*TRABAJO PEDIDO*. Imprime sin ningún cambio las líneas de todas las entradas siguientes.

*DATOS A PROCESAR*.
* * * *
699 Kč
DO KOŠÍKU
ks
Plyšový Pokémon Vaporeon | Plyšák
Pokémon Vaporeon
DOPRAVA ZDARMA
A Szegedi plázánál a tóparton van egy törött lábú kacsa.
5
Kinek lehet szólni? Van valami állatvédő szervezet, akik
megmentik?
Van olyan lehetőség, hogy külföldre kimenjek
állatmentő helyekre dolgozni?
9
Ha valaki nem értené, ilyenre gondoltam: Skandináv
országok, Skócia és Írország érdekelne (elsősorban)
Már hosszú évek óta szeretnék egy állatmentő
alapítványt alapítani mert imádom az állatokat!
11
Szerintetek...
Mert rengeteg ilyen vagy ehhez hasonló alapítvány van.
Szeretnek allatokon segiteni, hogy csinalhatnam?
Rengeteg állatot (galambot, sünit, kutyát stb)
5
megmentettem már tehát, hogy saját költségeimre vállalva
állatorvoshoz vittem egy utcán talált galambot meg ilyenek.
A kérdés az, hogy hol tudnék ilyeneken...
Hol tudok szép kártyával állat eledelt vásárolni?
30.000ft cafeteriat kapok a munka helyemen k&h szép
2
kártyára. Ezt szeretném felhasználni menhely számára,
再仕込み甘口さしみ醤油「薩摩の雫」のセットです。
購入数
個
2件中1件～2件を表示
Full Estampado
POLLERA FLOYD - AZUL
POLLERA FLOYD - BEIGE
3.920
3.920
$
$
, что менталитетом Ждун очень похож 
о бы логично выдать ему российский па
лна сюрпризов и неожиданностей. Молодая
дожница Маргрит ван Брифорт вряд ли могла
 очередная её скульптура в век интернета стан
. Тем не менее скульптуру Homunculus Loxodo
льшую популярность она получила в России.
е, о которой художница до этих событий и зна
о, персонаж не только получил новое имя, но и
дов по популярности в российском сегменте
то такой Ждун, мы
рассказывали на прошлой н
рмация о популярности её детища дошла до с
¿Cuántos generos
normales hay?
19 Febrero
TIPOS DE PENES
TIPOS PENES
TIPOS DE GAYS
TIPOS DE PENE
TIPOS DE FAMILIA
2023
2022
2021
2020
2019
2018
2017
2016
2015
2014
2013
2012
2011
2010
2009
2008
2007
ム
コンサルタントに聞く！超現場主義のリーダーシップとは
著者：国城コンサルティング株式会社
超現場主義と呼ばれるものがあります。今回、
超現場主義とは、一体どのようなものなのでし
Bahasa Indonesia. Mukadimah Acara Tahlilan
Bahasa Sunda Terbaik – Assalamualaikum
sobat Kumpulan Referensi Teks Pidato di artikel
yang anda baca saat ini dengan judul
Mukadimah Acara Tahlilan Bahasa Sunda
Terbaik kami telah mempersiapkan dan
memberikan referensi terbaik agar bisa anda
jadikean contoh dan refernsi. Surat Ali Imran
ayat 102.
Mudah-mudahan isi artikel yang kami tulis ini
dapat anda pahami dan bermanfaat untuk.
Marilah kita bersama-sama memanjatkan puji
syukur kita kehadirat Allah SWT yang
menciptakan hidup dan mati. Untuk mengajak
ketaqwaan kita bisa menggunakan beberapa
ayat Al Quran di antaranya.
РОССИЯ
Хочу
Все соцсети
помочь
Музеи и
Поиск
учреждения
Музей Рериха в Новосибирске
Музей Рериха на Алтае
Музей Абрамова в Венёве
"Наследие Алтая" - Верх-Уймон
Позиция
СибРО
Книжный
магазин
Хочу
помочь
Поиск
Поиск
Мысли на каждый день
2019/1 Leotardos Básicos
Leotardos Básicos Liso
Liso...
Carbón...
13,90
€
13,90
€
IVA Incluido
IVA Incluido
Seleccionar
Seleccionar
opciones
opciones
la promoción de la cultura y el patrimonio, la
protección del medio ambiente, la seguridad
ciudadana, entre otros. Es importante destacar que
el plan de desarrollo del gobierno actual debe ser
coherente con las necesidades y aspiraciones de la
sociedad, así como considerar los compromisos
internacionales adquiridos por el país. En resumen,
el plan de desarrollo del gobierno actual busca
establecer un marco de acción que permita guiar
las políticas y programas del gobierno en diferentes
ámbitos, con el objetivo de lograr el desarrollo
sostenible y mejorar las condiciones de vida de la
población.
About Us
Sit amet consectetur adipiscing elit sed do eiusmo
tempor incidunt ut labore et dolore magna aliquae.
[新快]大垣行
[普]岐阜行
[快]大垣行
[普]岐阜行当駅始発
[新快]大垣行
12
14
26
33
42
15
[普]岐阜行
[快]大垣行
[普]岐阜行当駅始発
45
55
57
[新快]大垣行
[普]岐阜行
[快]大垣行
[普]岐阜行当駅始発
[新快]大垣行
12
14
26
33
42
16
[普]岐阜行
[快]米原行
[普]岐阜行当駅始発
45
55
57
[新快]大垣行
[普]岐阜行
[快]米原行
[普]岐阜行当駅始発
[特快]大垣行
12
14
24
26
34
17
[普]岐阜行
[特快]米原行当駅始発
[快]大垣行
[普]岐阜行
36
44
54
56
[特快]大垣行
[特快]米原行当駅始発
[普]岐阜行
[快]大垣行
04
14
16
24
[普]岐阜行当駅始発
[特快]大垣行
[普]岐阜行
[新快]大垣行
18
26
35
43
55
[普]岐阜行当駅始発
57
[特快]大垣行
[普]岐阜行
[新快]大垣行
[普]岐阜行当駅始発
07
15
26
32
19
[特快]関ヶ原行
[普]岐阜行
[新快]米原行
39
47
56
* * * *
*RESPUESTA*.
699 Kč
DO KOŠÍKU
ks
Plyšový Pokémon Vaporeon | Plyšák
Pokémon Vaporeon
DOPRAVA ZDARMA
A Szegedi plázánál a tóparton van egy törött lábú kacsa.
5
Kinek lehet szólni? Van valami állatvédő szervezet, akik
megmentik?
Van olyan lehetőség, hogy külföldre kimenjek
állatmentő helyekre dolgozni?
9
Ha valaki nem értené, ilyenre gondoltam: Skandináv
országok, Skócia és Írország érdekelne (elsősorban)
Már hosszú évek óta szeretnék egy állatmentő
alapítványt alapítani mert imádom az állatokat!
11
Szerintetek...
Mert rengeteg ilyen vagy ehhez hasonló alapítvány van.
Szeretnek allatokon segiteni, hogy csinalhatnam?
Rengeteg állatot (galambot, sünit, kutyát stb)
5
megmentettem már tehát, hogy saját költségeimre vállalva
állatorvoshoz vittem egy utcán talált galambot meg ilyenek.
A kérdés az, hogy hol tudnék ilyeneken...
Hol tudok szép kártyával állat eledelt vásárolni?
30.000ft cafeteriat kapok a munka helyemen k&h szép
2
kártyára. Ezt szeretném felhasználni menhely számára,
再仕込み甘口さしみ醤油「薩摩の雫」のセットです。
購入数
個
2件中1件～2件を表示
Full Estampado
POLLERA FLOYD - AZUL
POLLERA FLOYD - BEIGE
3.920
3.920
$
$
, что менталитетом Ждун очень похож 
о бы логично выдать ему российский па
лна сюрпризов и неожиданностей. Молодая
дожница Маргрит ван Брифорт вряд ли могла
 очередная её скульптура в век интернета стан
. Тем не менее скульптуру Homunculus Loxodo
льшую популярность она получила в России.
е, о которой художница до этих событий и зна
о, персонаж не только получил новое имя, но и
дов по популярности в российском сегменте
то такой Ждун, мы
рассказывали на прошлой н
рмация о популярности её детища дошла до с
¿Cuántos generos
normales hay?
19 Febrero
TIPOS DE PENES
TIPOS PENES
TIPOS DE GAYS
TIPOS DE PENE
TIPOS DE FAMILIA
2023
2022
2021
2020
2019
2018
2017
2016
2015
2014
2013
2012
2011
2010
2009
2008
2007
ム
コンサルタントに聞く！超現場主義のリーダーシップとは
著者：国城コンサルティング株式会社
超現場主義と呼ばれるものがあります。今回、
超現場主義とは、一体どのようなものなのでし
Bahasa Indonesia. Mukadimah Acara Tahlilan
Bahasa Sunda Terbaik – Assalamualaikum
sobat Kumpulan Referensi Teks Pidato di artikel
yang anda baca saat ini dengan judul
Mukadimah Acara Tahlilan Bahasa Sunda
Terbaik kami telah mempersiapkan dan
memberikan referensi terbaik agar bisa anda
jadikean contoh dan refernsi. Surat Ali Imran
ayat 102.
Mudah-mudahan isi artikel yang kami tulis ini
dapat anda pahami dan bermanfaat untuk.
Marilah kita bersama-sama memanjatkan puji
syukur kita kehadirat Allah SWT yang
menciptakan hidup dan mati. Untuk mengajak
ketaqwaan kita bisa menggunakan beberapa
ayat Al Quran di antaranya.
РОССИЯ
Хочу
Все соцсети
помочь
Музеи и
Поиск
учреждения
Музей Рериха в Новосибирске
Музей Рериха на Алтае
Музей Абрамова в Венёве
"Наследие Алтая" - Верх-Уймон
Позиция
СибРО
Книжный
магазин
Хочу
помочь
Поиск
Поиск
Мысли на каждый день
2019/1 Leotardos Básicos
Leotardos Básicos Liso
Liso...
Carbón...
13,90
€
13,90
€
IVA Incluido
IVA Incluido
Seleccionar
Seleccionar
opciones
opciones
la promoción de la cultura y el patrimonio, la
protección del medio ambiente, la seguridad
ciudadana, entre otros. Es importante destacar que
el plan de desarrollo del gobierno actual debe ser
coherente con las necesidades y aspiraciones de la
sociedad, así como considerar los compromisos
internacionales adquiridos por el país. En resumen,
el plan de desarrollo del gobierno actual busca
establecer un marco de acción que permita guiar
las políticas y programas del gobierno en diferentes
ámbitos, con el objetivo de lograr el desarrollo
sostenible y mejorar las condiciones de vida de la
población.
About Us
Sit amet consectetur adipiscing elit sed do eiusmo
tempor incidunt ut labore et dolore magna aliquae.
[新快]大垣行
[普]岐阜行
[快]大垣行
[普]岐阜行当駅始発
[新快]大垣行
12
14
26
33
42
15
[普]岐阜行
[快]大垣行
[普]岐阜行当駅始発
45
55
57
[新快]大垣行
[普]岐阜行
[快]大垣行
[普]岐阜行当駅始発
[新快]大垣行
12
14
26
33
42
16
[普]岐阜行
[快]米原行
[普]岐阜行当駅始発
45
55
57
[新快]大垣行
[普]岐阜行
[快]米原行
[普]岐阜行当駅始発
[特快]大垣行
12
14
24
26
34
17
[普]岐阜行
[特快]米原行当駅始発
[快]大垣行
[普]岐阜行
36
44
54
56
[特快]大垣行
[特快]米原行当駅始発
[普]岐阜行
[快]大垣行
04
14
16
24
[普]岐阜行当駅始発
[特快]大垣行
[普]岐阜行
[新快]大垣行
18
26
35
43
55
[普]岐阜行当駅始発
57
[特快]大垣行
[普]岐阜行
[新快]大垣行
[普]岐阜行当駅始発
07
15
26
32
19
[特快]関ヶ原行
[普]岐阜行
[新快]米原行
39
47
56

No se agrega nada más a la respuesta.